- [TASK BRIEF] One number is the whole answer: the tally of lines in the records that include the word "deeper".

- [MATERIAL TO PROCESS]
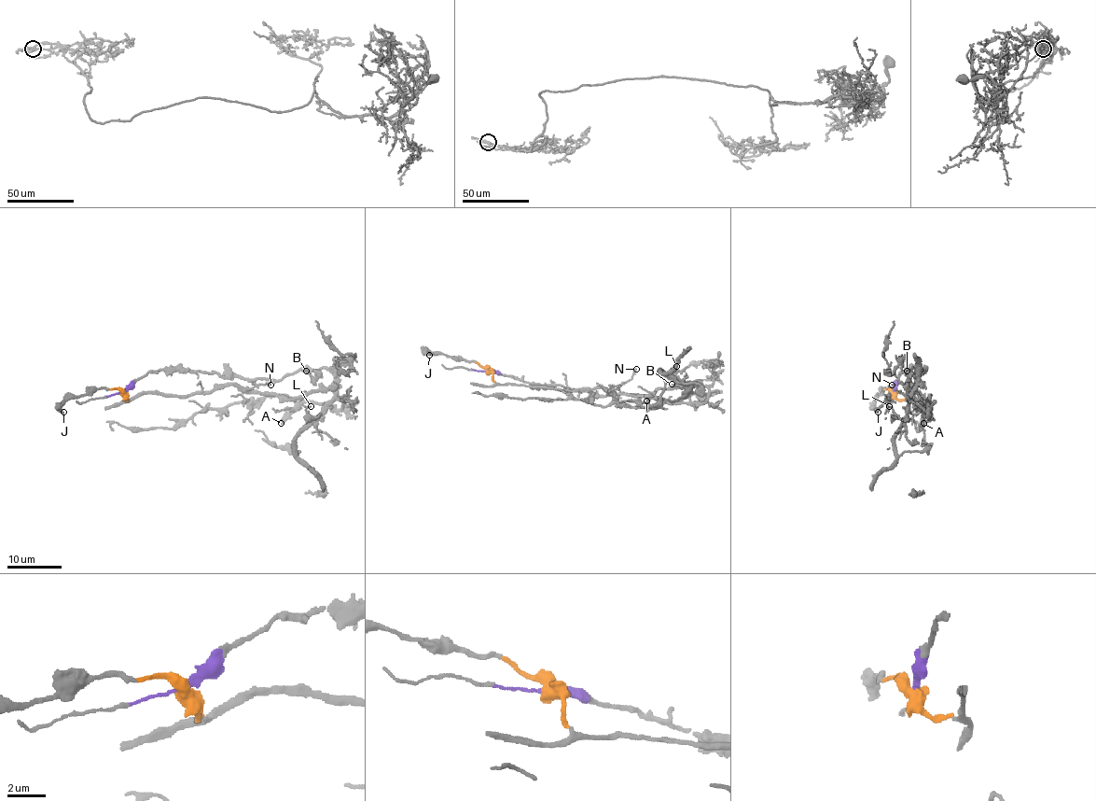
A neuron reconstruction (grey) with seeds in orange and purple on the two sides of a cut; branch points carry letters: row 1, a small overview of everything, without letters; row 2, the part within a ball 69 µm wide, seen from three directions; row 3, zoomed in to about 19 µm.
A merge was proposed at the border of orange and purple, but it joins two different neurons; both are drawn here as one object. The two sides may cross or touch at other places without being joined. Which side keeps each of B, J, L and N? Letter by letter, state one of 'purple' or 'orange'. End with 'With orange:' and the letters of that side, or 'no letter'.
B: purple
J: orange
L: purple
N: orange
With orange: J, N

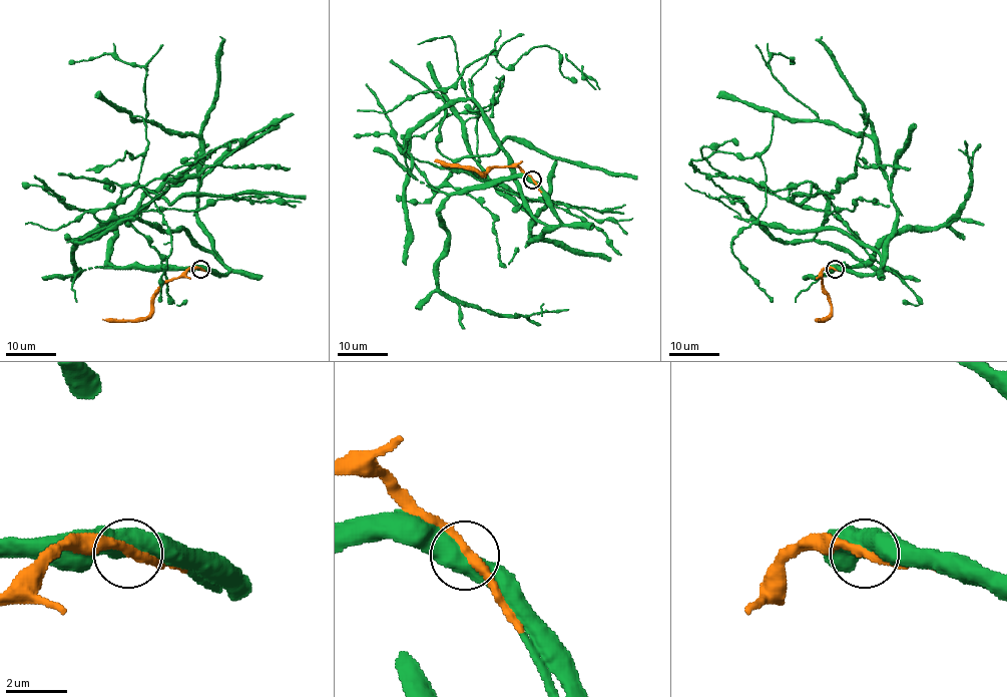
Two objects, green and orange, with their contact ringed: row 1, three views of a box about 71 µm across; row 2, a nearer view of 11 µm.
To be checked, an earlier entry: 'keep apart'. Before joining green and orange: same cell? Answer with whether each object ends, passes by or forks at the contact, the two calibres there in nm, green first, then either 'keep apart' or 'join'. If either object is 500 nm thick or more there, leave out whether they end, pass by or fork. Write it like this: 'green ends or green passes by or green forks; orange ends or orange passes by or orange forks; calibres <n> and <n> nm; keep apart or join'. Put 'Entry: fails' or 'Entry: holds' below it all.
calibres 650 and 260 nm; join
Entry: fails

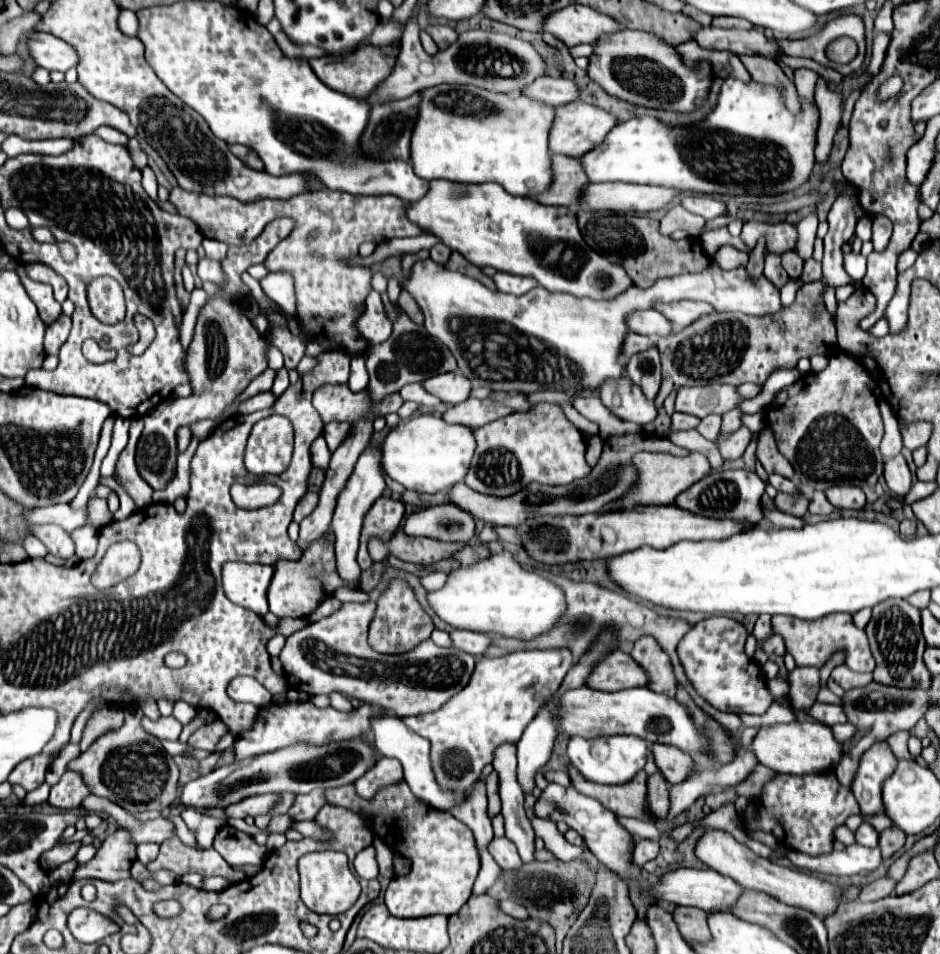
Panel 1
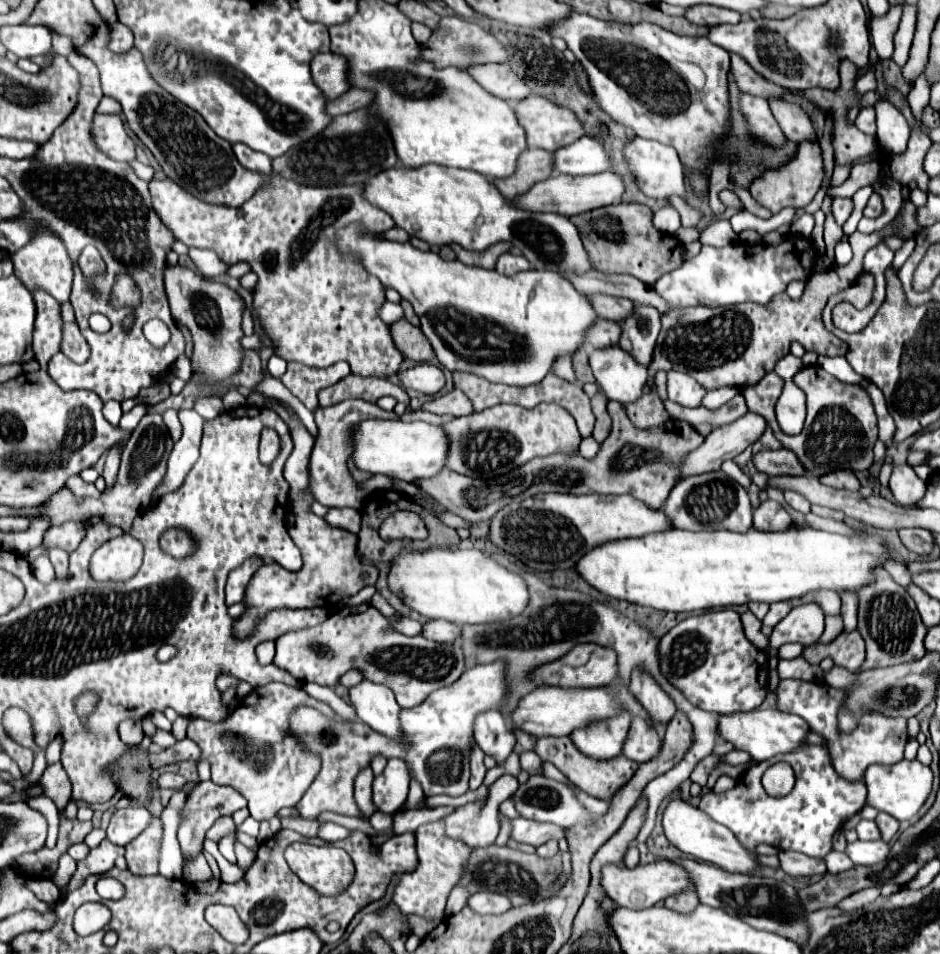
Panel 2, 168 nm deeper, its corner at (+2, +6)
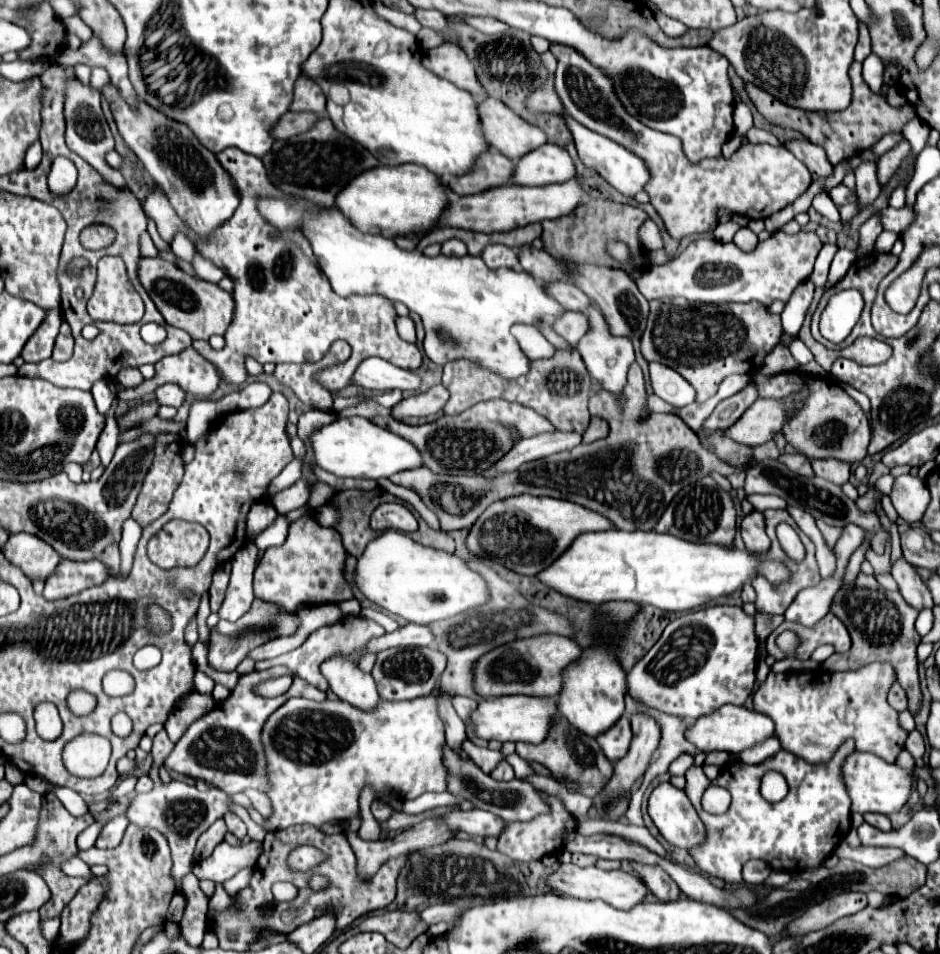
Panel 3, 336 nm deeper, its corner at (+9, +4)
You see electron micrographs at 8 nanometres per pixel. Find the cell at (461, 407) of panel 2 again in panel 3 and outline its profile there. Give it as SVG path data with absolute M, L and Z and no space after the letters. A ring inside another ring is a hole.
M432 386L426 392L400 400L392 408L390 416L394 420L404 420L408 416L430 416L430 414L440 412L446 402L448 402L448 390L444 390L444 386Z

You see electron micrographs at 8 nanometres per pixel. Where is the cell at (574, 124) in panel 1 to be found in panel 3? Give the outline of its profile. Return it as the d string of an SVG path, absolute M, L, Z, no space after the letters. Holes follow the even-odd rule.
M486 98L478 104L478 114L482 122L482 134L490 148L502 152L510 160L532 152L536 146L546 144L544 132L540 128L524 122L500 100Z

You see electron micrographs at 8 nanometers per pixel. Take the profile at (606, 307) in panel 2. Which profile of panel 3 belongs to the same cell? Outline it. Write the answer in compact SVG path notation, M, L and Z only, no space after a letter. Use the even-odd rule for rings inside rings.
M548 282L544 284L544 288L548 296L554 298L564 310L586 312L586 308L592 304L592 300L570 282Z

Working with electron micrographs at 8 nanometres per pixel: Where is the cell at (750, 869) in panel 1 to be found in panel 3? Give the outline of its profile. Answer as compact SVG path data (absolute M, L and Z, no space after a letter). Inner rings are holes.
M662 782L652 790L648 798L648 814L652 822L658 826L660 834L674 846L690 850L692 846L704 840L704 824L700 822L700 816L696 814L694 806L688 802L688 796L680 788L672 786L670 782Z

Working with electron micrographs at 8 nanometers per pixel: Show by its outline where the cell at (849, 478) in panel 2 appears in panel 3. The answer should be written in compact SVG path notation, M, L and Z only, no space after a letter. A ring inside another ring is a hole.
M814 458L812 468L814 468L816 476L826 478L838 486L842 486L844 482L850 480L850 464L840 462L836 458Z

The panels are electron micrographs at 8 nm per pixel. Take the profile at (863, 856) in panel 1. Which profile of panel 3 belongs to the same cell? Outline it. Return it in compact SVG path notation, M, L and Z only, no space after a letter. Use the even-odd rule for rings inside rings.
M842 842L836 848L836 854L840 858L850 858L850 860L860 862L860 864L870 866L870 868L882 868L882 866L888 866L888 864L896 862L898 858L906 856L906 852L900 848L870 848L870 846L850 848L846 842Z

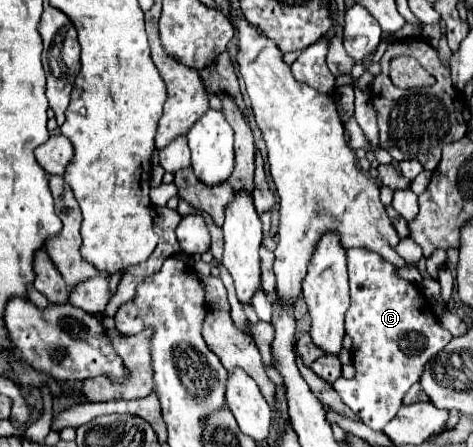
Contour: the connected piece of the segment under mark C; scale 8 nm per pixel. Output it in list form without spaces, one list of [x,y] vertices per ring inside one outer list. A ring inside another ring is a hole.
[[[349,248],[347,268],[351,305],[345,315],[345,332],[353,340],[353,366],[357,374],[352,379],[339,377],[332,387],[367,426],[383,430],[401,408],[407,390],[419,382],[423,366],[453,336],[441,328],[437,316],[427,316],[435,312],[421,290],[417,288],[415,292],[415,284],[403,280],[397,268],[389,266],[379,254]]]

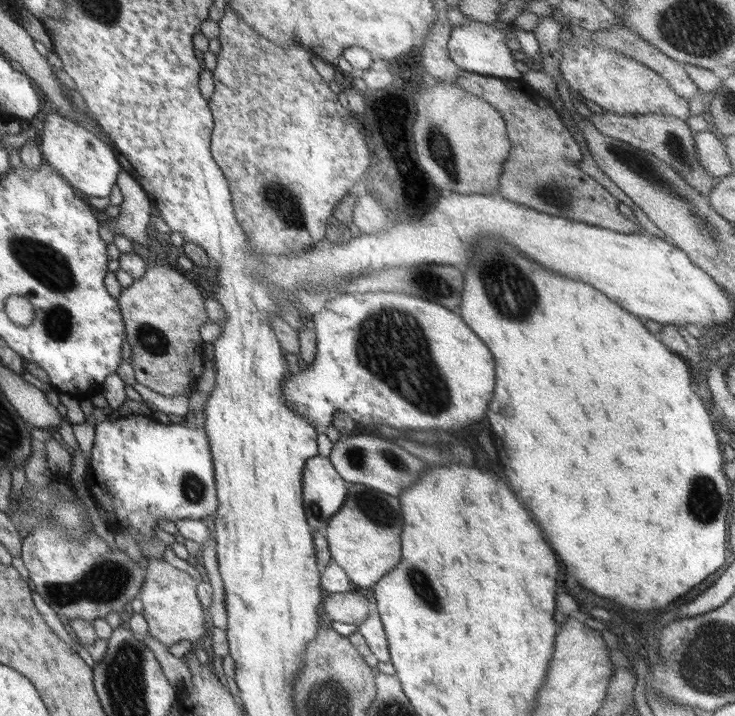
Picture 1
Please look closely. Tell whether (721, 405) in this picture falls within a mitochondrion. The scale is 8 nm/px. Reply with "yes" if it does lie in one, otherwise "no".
no

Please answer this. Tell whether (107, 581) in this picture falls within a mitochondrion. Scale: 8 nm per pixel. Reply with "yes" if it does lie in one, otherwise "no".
yes

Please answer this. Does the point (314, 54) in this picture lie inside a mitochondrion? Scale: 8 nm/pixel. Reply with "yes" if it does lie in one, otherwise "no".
no

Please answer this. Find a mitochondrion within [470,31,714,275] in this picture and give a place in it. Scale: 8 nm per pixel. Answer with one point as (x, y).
(674, 146)

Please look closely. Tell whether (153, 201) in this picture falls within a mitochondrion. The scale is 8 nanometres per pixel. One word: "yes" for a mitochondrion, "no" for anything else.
no

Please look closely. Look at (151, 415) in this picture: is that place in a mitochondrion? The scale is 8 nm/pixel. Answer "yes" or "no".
no

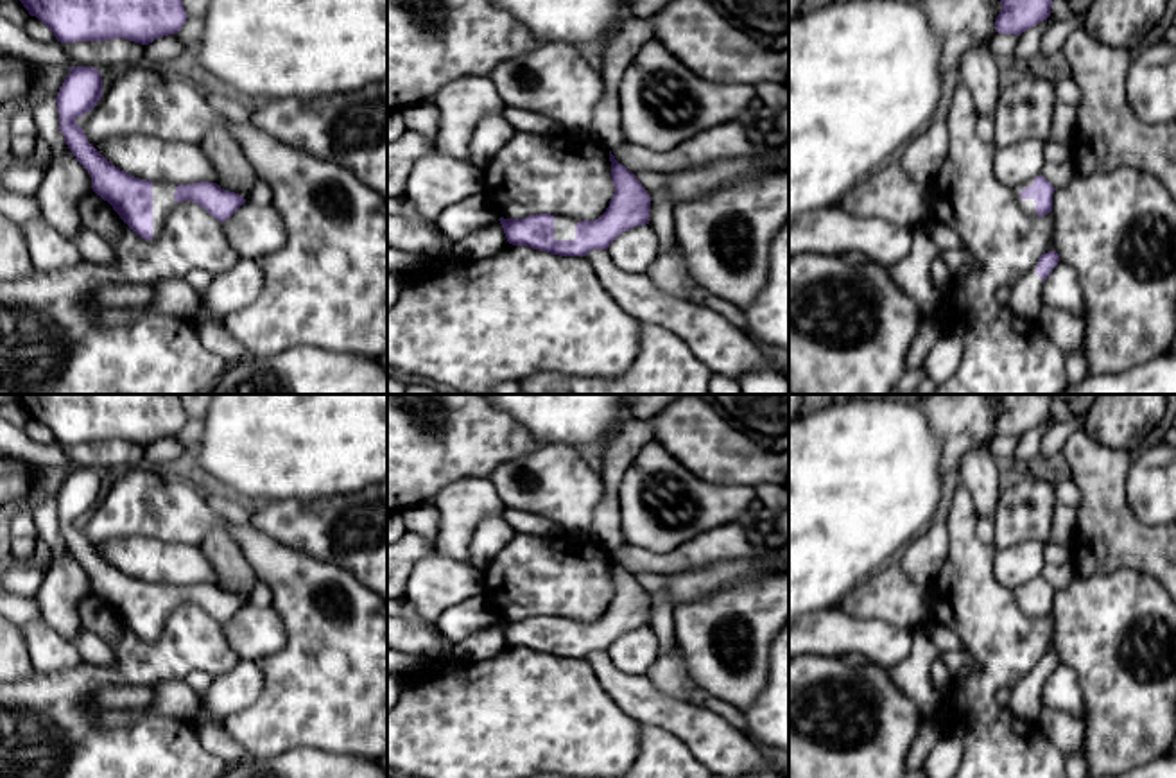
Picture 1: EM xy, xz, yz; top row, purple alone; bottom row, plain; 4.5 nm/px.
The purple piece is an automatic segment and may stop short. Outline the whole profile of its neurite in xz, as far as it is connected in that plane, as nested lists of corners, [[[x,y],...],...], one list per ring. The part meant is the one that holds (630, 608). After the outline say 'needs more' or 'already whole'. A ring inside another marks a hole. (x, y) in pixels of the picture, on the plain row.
[[[610,552],[615,595],[606,613],[595,622],[577,622],[566,617],[529,617],[504,620],[506,640],[559,658],[586,658],[593,651],[608,651],[624,633],[649,626],[651,599],[636,577],[620,566]]]; needs more

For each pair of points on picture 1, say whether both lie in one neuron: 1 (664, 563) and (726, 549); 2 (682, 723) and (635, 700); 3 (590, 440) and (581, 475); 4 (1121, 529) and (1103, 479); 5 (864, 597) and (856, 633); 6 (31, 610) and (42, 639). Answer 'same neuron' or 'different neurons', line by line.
1: same neuron
2: same neuron
3: different neurons
4: same neuron
5: different neurons
6: different neurons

- [TASK SOLUTION] 2